## Extracted information
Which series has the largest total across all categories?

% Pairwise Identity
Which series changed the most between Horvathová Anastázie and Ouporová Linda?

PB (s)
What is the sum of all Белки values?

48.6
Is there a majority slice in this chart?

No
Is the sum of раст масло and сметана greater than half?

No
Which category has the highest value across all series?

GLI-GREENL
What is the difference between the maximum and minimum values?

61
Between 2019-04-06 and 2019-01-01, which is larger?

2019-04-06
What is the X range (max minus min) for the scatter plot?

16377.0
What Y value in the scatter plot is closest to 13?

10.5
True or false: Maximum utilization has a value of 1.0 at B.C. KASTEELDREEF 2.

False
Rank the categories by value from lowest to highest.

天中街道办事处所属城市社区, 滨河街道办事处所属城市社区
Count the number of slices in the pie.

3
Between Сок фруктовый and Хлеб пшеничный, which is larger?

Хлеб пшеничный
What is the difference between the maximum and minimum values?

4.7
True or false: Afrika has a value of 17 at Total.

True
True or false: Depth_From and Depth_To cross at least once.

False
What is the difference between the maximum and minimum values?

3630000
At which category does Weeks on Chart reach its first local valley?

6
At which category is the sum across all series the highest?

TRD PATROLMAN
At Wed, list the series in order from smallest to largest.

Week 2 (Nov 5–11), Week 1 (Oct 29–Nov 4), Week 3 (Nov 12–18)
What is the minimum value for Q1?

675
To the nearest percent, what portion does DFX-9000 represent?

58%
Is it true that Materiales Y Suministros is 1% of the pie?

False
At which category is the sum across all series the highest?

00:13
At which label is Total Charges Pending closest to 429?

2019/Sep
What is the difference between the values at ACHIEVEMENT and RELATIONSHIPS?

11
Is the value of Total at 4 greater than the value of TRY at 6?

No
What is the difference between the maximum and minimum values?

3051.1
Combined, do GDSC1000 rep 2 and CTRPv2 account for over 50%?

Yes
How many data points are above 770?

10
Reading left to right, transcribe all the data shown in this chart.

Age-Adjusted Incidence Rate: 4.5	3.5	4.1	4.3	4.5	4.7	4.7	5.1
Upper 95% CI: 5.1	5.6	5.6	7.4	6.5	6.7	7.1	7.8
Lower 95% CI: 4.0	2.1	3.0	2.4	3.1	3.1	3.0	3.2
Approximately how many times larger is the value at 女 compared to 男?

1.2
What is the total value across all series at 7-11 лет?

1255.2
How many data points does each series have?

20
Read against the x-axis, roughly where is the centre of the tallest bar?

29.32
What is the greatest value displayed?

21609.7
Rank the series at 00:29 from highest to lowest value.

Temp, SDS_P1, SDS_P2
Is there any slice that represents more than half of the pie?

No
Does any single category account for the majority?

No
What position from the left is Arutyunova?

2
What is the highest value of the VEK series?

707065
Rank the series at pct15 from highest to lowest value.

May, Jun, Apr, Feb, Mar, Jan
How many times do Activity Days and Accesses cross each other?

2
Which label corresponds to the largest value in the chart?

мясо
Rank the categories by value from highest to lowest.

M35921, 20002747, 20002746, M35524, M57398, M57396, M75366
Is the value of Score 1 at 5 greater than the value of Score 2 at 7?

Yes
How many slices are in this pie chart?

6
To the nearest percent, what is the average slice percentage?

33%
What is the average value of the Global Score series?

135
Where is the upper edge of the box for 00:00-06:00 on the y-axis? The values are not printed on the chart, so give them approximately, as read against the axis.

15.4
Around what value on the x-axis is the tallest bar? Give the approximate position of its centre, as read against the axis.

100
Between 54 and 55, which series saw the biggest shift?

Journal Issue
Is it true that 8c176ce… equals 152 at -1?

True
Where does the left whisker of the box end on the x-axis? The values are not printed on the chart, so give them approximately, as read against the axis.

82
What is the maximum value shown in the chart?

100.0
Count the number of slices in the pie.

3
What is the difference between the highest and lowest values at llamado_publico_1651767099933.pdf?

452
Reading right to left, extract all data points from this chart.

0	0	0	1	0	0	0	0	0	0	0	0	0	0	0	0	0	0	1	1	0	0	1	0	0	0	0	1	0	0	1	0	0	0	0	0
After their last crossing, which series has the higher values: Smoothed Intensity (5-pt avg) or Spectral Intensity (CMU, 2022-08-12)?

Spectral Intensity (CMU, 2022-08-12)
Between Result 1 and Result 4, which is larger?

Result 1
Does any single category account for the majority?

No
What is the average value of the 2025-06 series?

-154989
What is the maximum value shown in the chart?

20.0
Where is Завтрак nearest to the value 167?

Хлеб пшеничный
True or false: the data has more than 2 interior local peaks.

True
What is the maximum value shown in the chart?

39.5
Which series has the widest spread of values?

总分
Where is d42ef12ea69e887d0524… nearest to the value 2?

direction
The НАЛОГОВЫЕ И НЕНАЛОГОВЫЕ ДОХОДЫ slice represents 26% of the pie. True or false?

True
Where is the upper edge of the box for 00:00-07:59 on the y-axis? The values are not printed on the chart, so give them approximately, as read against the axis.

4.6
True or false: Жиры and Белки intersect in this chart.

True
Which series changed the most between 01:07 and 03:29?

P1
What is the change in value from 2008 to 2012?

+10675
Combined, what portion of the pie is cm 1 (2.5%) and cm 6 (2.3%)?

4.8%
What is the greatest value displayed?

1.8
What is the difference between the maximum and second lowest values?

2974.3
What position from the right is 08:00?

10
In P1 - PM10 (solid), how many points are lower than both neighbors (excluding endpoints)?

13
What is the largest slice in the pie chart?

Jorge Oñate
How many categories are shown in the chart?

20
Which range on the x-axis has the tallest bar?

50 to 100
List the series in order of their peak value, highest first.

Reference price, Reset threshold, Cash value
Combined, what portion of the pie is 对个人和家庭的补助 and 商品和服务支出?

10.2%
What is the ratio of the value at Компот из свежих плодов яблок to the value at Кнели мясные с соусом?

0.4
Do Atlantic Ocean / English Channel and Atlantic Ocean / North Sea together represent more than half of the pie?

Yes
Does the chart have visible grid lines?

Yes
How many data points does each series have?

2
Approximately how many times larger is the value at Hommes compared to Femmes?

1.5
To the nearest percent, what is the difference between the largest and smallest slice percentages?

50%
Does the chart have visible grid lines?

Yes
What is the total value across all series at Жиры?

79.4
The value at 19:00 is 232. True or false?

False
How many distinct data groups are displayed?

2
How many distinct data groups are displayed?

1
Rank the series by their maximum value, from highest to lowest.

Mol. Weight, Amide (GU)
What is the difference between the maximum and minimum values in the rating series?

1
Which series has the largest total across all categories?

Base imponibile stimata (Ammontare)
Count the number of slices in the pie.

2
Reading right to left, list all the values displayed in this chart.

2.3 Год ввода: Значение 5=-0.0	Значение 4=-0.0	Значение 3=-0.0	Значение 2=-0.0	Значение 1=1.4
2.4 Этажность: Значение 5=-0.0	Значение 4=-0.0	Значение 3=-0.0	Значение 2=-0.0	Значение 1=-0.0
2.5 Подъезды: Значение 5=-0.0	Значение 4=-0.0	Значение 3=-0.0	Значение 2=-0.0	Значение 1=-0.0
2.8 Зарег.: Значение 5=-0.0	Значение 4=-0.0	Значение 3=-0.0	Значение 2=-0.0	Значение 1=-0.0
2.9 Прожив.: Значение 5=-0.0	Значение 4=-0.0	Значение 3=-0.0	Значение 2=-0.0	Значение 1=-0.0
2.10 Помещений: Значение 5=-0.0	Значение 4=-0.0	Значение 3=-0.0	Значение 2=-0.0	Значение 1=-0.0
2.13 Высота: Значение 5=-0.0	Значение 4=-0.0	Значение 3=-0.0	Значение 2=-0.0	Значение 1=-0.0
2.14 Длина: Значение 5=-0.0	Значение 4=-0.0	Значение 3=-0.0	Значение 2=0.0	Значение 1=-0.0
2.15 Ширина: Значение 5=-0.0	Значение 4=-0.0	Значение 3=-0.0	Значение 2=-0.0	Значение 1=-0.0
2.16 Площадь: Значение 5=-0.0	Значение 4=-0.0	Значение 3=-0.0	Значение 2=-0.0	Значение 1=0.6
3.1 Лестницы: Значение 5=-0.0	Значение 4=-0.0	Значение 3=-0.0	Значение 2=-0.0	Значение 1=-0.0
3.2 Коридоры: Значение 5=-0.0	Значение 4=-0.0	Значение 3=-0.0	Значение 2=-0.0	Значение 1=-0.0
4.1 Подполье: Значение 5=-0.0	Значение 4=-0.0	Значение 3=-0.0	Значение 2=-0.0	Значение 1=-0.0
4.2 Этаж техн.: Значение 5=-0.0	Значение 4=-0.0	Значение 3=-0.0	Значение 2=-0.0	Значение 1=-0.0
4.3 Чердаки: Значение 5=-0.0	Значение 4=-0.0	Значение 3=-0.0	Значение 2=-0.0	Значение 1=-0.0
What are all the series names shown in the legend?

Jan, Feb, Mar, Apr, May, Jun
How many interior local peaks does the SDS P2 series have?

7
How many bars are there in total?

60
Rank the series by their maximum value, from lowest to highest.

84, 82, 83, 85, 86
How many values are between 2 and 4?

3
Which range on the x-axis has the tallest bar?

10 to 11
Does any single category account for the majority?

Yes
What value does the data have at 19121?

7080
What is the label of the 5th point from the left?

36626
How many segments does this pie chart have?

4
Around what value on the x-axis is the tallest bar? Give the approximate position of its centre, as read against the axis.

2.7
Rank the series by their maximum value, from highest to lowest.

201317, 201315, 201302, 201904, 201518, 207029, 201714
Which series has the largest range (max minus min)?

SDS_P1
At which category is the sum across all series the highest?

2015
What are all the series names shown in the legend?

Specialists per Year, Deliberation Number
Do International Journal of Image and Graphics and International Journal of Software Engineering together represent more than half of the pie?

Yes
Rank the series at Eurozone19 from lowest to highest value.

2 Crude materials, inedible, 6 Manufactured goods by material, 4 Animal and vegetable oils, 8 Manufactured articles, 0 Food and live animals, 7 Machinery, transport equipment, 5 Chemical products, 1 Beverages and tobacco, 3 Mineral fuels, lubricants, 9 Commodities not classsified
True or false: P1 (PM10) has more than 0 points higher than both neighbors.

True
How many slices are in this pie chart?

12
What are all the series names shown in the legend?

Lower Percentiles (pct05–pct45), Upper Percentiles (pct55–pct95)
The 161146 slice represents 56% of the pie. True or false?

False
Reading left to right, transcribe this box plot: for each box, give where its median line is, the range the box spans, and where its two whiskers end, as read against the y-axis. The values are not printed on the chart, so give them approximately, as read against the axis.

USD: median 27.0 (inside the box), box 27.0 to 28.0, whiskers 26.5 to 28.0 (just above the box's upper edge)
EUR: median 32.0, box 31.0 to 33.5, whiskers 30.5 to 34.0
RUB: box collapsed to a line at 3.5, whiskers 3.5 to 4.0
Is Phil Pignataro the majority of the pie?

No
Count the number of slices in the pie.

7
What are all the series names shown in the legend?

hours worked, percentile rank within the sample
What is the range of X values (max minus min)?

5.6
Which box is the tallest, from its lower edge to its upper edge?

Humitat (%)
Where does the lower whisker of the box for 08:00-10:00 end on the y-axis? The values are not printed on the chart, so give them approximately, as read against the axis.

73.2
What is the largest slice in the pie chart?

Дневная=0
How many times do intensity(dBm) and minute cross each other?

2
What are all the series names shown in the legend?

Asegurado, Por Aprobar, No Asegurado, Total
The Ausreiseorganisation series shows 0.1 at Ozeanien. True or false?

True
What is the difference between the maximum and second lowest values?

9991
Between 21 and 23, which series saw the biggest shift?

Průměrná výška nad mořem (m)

## Task brief
Please pick out every row above that contains the word "local" and copy each one out in full.

## Solution
At which category does Weeks on Chart reach its first local valley?
True or false: the data has more than 2 interior local peaks.
How many interior local peaks does the SDS P2 series have?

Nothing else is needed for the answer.